三無主義

 ~ディスパレートな日々~   耶馬英彦

身近な人の死

2006年07月02日 | 日記・エッセイ・コラム
 橋本龍太郎さんが亡くなりました。何度かお目にかかる機会があり、その度に一言二言、言葉を交わしていただいて、一度などは姪の方を突然ご紹介していただいたりして大変面食らったことがあります。誠に穏やかな人でした。
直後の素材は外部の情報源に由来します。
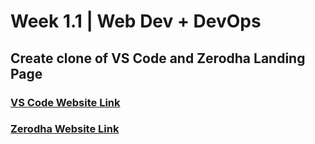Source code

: # Week 1.1 | Web Dev + DevOps
## Create clone of VS Code and Zerodha Landing Page
### [VS Code Website Link](https://visualstudio-git-main-kaustav234s-projects.vercel.app/)
### [Zerodha Website Link](https://zerodha-landing-lilac.vercel.app/)
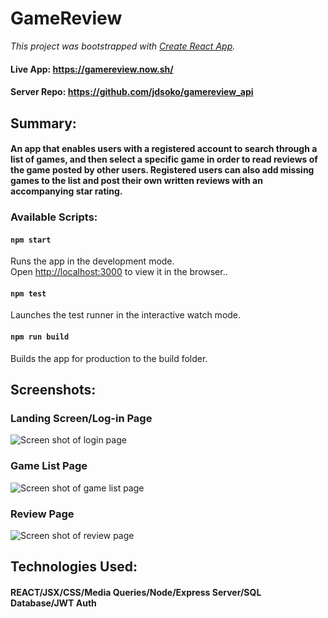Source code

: # **GameReview**
*This project was bootstrapped with [Create React App](https://github.com/facebook/create-react-app).*

#### Live App: https://gamereview.now.sh/
#### Server Repo: https://github.com/jdsoko/gamereview_api

## Summary:

#### An app that enables users with a registered account to search through a list of games, and then select a specific game in order to read reviews of the game posted by other users. Registered users can also add missing games to the list and post their own written reviews with an accompanying star rating.

### Available Scripts:<br/>


#### `npm start`

Runs the app in the development mode.<br />
Open [http://localhost:3000](http://localhost:3000) to view it in the browser..

#### `npm test`

Launches the test runner in the interactive watch mode.<br />

#### `npm run build`
Builds the app for production to the build folder.



## Screenshots:

### Landing Screen/Log-in Page
![Screen shot of login page](https://i.ibb.co/YLmPJRw/unnamed.png)

### Game List Page
![Screen shot of game list page](https://i.ibb.co/v1cMDGp/unnamed-1.png)

### Review Page
![Screen shot of review page](https://i.ibb.co/dKGL6jq/unnamed-2.png)


## Technologies Used:

#### REACT/JSX/CSS/Media Queries/Node/Express Server/SQL Database/JWT Auth



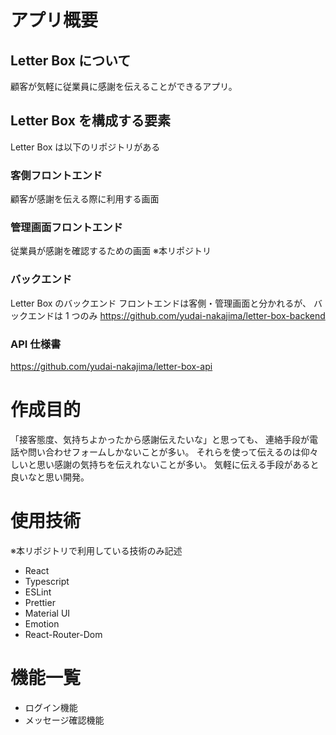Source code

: # アプリ概要

## Letter Box について

顧客が気軽に従業員に感謝を伝えることができるアプリ。

## Letter Box を構成する要素

Letter Box は以下のリポジトリがある

### 客側フロントエンド

顧客が感謝を伝える際に利用する画面

### 管理画面フロントエンド

従業員が感謝を確認するための画面
※本リポジトリ

### バックエンド

Letter Box のバックエンド
フロントエンドは客側・管理画面と分かれるが、
バックエンドは 1 つのみ
https://github.com/yudai-nakajima/letter-box-backend

### API 仕様書

https://github.com/yudai-nakajima/letter-box-api

# 作成目的

「接客態度、気持ちよかったから感謝伝えたいな」と思っても、
連絡手段が電話や問い合わせフォームしかないことが多い。
それらを使って伝えるのは仰々しいと思い感謝の気持ちを伝えれないことが多い。
気軽に伝える手段があると良いなと思い開発。

# 使用技術

※本リポジトリで利用している技術のみ記述

- React
- Typescript
- ESLint
- Prettier
- Material UI
- Emotion
- React-Router-Dom

# 機能一覧

- ログイン機能
- メッセージ確認機能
 橋本龍太郎さんが亡くなる3時間前、私の義兄が肺ガンで亡くなりました。妻と息子と娘の3人が残されました。この2年ほど患っていたらしいのですが、家族以外の親族はそれを知らなかった。今年初めに親族のひとりが事故で亡くなったときの葬式に来れなかったのを、みんなは仕事が忙しいのだろうと思っていました。実はガンがひどくなって動けなかったんですね。そして今年の4月に入院、3ヶ月ももたなかった。ガンの痛みは激しく、痛み止めを打っては沈静し、覚醒してはまた痛みに呻き、を繰り返したようで、看病する家族の心痛も推し測ると地獄のような毎日だったろうと思います。最後に会ったのは私の父親の葬儀の際だからもう何年も前になります。そのさらに数年前、義理の弟である私があまり帰省しないことを非難してきました。それほど、義侠心の強い人だったということです。しかしそのために疎遠になってしまいました。体が大きく、丈夫そうな人だったのに、わからないものです。
 母親が死に、父親が死に、甥が死に義兄が死んだ。順番ということもないのですが次は誰かなどと考えてしまいます。生は死を孕んで存在しますが、死はそれを体験したものが体験談を語るわけにいかない唯一のものなので、誰もその本質について介在的な認識しか持ち得ません。要するに他人の死を見て自分の死を想像する以外に死を理解する手段がないということです。しかも死ぬことに慣れることができないので死の恐怖を克服することは甚だ困難です。自分が若く健康なうちは誰も死を考えもしませんが、年を取ったり病気や怪我をしたりすると弱気になって死を考えるようになります。避けては通れないものだから、どのように受け入れればいいのか、自分自身の態勢づくりを考えるのです。どうすれば死の際でも毅然として平然として悠然として端然として超然として、そして自然に振舞えるか。
 もちろんそんなことは考えても仕方がないことで、かっこいい死に方とか無様な死に方とかそういったことは他人から見た印象に過ぎず、死んだ当人はというと、これはもう死んでいるわけですから格好もヘチマもなく、だから死ぬ準備なんかしても何の意味もない、ということです。しかし、しかしです。そういった見方は生きている側から見たものですから、本当の本当のところはどうなのか、誰にもわかりません。だからやっぱりみんな、死に対して準備しようとしたり身構えたりするんでしょう。
 そうした心の動きはその後、多方向に進むことになります。思想、哲学、宗教に向かうこともあるでしょうし、心理学、超心理学、オカルトや、守護霊、背後霊なんかの霊能者とかシャーマニズム方面、いずれにしても死の恐怖から逃れ現実の生を充実したものにしたいという人間の基本的な欲求からのことですが、こういったことよりも多分一番多いのが、現世でのご利益(りやく)を追求しているうちにいつの間にか利益(りえき)を追求してしまうこと。そうなってしまったのがたまたま宗教家だったり政治家だったり役人だったりすると、これは困ったことになります。そして実際に困ったことになっているのが、現実に私たちが生きているこの社会なんですね。ときどき、亡くなった人を羨ましく感じることがあります。合掌。